*** DOCUMENT EXCERPT
Cultural Studies | Masculinities in Hollywood Cinema
C701 | 29482 | Klinger


W, 1:00 PM-3:30 PM, WY 111
Required film screening: Tu, 7:15 PM-10:15 PM, WY 015

Meets with CULS-C 701 and AMST-G 751
Open to Graduates Only!

Instructor: Barbara Klinger
E-Mail: klinger@indiana.edu
Office: C2 225
Phone: 855-1796

In this course, we will explore the manifestations of diverse kinds of
masculinities in Hollywood and independent cinema in the context of
social and historical developments in the United States in the 20th
and early 21st centuries. As a foundation, we will examine the deep
cultural roots of one of the most persistent (and one of the most
deconstructed) of masculine ideals—the rugged individualist—as he is
incarnated in the Western cowboy-hero and later embodied by heroes in
other kinds of films. We then study masculine types that depart from
this model, considering how ethnicity, race, homosexuality, and other
kinds of “difference” have figured in male portrayals, making the
depiction of masculinity in American cinema more complex than it might
at first appear. As we explore these depictions across American film
history and culture, we will discuss a range of other issues as well.
These include the way that star personas affect the audience’s
perception of masculinity; the impact of genres, such as Westerns,
melodramas, comedies, martial arts and action films, interracial buddy
movies, and superhero blockbusters—on notions of race and sexual
identity; and how representations of masculinity have worked in
relation to or against conceptions of national identity at various
historical moments. How do images of men in cinema figure into the
creation and transformation of what it
means to be an “American” at different times in the nation’s history?
******
*** EXTRACTED DATA
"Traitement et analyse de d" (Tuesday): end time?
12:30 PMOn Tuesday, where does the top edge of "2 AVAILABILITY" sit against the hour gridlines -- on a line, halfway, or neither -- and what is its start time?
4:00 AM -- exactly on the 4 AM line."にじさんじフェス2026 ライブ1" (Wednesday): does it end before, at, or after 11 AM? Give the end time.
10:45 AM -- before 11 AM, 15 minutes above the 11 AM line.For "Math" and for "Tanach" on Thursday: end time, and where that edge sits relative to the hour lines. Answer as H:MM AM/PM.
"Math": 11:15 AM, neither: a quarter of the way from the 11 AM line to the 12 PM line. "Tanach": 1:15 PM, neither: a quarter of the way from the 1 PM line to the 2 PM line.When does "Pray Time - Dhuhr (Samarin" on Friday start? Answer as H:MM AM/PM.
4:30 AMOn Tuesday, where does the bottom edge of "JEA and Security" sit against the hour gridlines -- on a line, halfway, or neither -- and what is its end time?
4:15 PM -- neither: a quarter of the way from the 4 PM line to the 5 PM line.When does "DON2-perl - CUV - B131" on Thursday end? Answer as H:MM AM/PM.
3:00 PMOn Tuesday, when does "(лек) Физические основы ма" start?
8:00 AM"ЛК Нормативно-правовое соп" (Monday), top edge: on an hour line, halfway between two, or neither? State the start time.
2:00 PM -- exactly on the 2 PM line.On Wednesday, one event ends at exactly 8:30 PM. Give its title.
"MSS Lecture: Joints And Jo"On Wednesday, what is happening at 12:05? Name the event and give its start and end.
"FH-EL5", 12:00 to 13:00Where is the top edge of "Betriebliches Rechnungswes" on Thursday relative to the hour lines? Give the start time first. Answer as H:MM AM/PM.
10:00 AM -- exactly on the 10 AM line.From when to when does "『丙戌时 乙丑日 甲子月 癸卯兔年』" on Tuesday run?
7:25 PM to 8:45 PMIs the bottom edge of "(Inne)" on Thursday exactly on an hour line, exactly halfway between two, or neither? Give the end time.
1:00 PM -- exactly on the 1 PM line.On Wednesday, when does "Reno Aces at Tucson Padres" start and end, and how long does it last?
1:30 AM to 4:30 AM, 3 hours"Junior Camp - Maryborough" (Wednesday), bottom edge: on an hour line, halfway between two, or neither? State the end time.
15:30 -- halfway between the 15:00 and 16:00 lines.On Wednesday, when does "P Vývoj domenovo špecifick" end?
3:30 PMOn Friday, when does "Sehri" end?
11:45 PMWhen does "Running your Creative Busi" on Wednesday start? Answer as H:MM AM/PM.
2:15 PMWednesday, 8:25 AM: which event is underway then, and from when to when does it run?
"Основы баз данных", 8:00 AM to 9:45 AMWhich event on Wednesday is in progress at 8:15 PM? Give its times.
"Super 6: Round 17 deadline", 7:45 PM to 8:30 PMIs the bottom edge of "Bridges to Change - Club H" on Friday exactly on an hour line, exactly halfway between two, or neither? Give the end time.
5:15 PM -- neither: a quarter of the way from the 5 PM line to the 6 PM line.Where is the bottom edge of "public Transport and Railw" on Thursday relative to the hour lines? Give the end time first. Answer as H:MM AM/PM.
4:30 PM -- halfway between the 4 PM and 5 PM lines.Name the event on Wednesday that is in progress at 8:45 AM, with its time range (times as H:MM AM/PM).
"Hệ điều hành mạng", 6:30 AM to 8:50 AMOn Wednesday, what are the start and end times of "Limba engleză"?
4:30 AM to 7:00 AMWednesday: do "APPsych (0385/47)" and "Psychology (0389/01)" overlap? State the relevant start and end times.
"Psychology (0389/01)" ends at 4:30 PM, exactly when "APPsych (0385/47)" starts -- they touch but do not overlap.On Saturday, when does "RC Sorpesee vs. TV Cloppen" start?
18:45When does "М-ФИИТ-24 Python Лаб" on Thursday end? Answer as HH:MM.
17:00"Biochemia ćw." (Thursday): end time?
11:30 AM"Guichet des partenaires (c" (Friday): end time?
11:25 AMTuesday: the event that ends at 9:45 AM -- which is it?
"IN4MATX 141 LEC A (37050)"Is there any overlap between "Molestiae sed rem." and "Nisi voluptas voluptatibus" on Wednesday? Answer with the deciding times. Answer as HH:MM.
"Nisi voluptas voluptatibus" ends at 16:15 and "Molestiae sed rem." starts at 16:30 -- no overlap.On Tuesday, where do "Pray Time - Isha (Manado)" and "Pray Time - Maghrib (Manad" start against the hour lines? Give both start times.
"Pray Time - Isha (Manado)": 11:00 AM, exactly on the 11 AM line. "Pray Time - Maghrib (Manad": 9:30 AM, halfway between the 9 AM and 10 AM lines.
******
EXERCISE:
Extend the course description on masculinities in Hollywood cinema, starting after its final sentence. The entries are separate from the course description and do not belong to it.

TASK RESPONSE:
To address these and other questions, we will read central works in
cultural history and film and gender studies, and analyze films
significant to our discussions. Further, examining how men appear on
screen ultimately sheds light on female images–the nature of male
roles helps to determine the constraints on and possibilities of
female roles, as well as on how the
interrelationship between the sexes is depicted.

Readings potentially include selections from: Richard Slotkin,
Gunfighter Nation; Robert Ray, A Certain Tendency of the Hollywood
Cinema; Steven Cohan and Ina Rae Hark, eds., Screening the Male;
Steven Cohan, Masked Men; Tania Modleski, Feminism Without Women;
Yvonne Tasker, Spectacular Bodies; Ed Guerrero, Framing Blackness;
Judith Butler, Gender Trouble; Eve Sedgwick, Between Men; Richard
Dyer, Heavenly Bodies; Richard Dyer, White; Susan Jeffords,
Hardbodies; Gina Marchetti, Romance and the ‘Yellow Peril’; and essays
by Robyn Wiegman, Gaylyn Studlar, Miriam Hansen, and Richard Meyer.
Weekly screenings will show films that range from the silent period to
the present.

Students will be expected to do a series of presentations and to write
a term/research paper on a subject of their interest in gender and
media studies.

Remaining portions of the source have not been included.